Excerpted passage -

┄┄┄┄┄┄┄┄┄┄

The bring your own device (BYOD) meeting or teaching space has been a popular model for small and medium meeting and teaching spaces. With the rise of inexpensive and ultra-portable laptops and tablets, the traditional “local computer” has slowly lost favor in many spaces. The computer is expensive, requires significant maintenance, and is a prime target for malicious software. Also, users generally prefer using their own device as they know the ins and outs of the hardware and operating system they prefer. The BYOD model worked well when the guest was sharing a presentation or video to a local projector or monitor. But, as AV systems have grown to include unified communication (UC) systems (WebEx, Zoom, Skype, etc.), the pain points of BYOD have been magnified.

First, when hosting a meeting on a BYOD device, connecting your device to a projector or monitor is usually rather straightforward since standardizing on HDMI. Yes, you may still need a dongle, but that’s an easy hurdle in 2019. But, as we add UC, Zoom as an example, to the meeting, things get complicated. First, you need to connect the laptop to a local USB connection (this may require yet another dongle). This USB connection may carry the video feed from the in-room camera and the in-room audio feed. This may not sound complicated, but those feeds may not be obvious. For example, the camera feed could be labeled Vaddio, Magewell, or Crestron. With audio, it can be equally difficult to discover the audio input with labels such as USB Audio, Matrox, or Biamp. Sure, many reading this article may be familiar with what these do… but even as a digital media engineer, these labels can mean multiple things.

But, who cares… we are saving money while giving maximum AV flexibility, right? Errr, not really. Yes, those with the technical understanding of how the AV system works will be able to utilize all of the audiovisual capabilities… but for the rest of the world, there might as well not be an AV system in the space. Even worse, for those that have ever attended a meeting where it takes 10+ minutes to connect the local laptop to the correct mics, speakers, and camera, you may be losing money in the form of time, compounded by every person in attendance.

The Solution?

┄┄┄┄┄┄┄┄┄┄

Required actions -
1. In the passage on bring-your-own-device meeting spaces, what may the USB connection carry?
2. Retype the portion of the passage on bring-your-own-device meeting spaces that begins with the words "But, who cares…" and ends with "person in attendance.".

Stored data entries:
┄┄┄┄┄┄┄┄┄┄

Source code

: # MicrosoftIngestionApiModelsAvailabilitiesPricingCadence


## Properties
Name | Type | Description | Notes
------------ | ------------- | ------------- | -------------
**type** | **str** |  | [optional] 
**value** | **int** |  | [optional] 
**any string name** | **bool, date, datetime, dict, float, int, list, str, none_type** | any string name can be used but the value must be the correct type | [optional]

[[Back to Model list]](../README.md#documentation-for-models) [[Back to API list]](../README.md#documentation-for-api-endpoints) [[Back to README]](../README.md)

┄┄┄┄┄┄┄┄┄┄

Your responses -
1. It may carry the video feed from the in-room camera and the in-room audio feed.

2.
But, who cares… we are saving money while giving maximum AV flexibility, right? Errr, not really. Yes, those with the technical understanding of how the AV system works will be able to utilize all of the audiovisual capabilities… but for the rest of the world, there might as well not be an AV system in the space. Even worse, for those that have ever attended a meeting where it takes 10+ minutes to connect the local laptop to the correct mics, speakers, and camera, you may be losing money in the form of time, compounded by every person in attendance.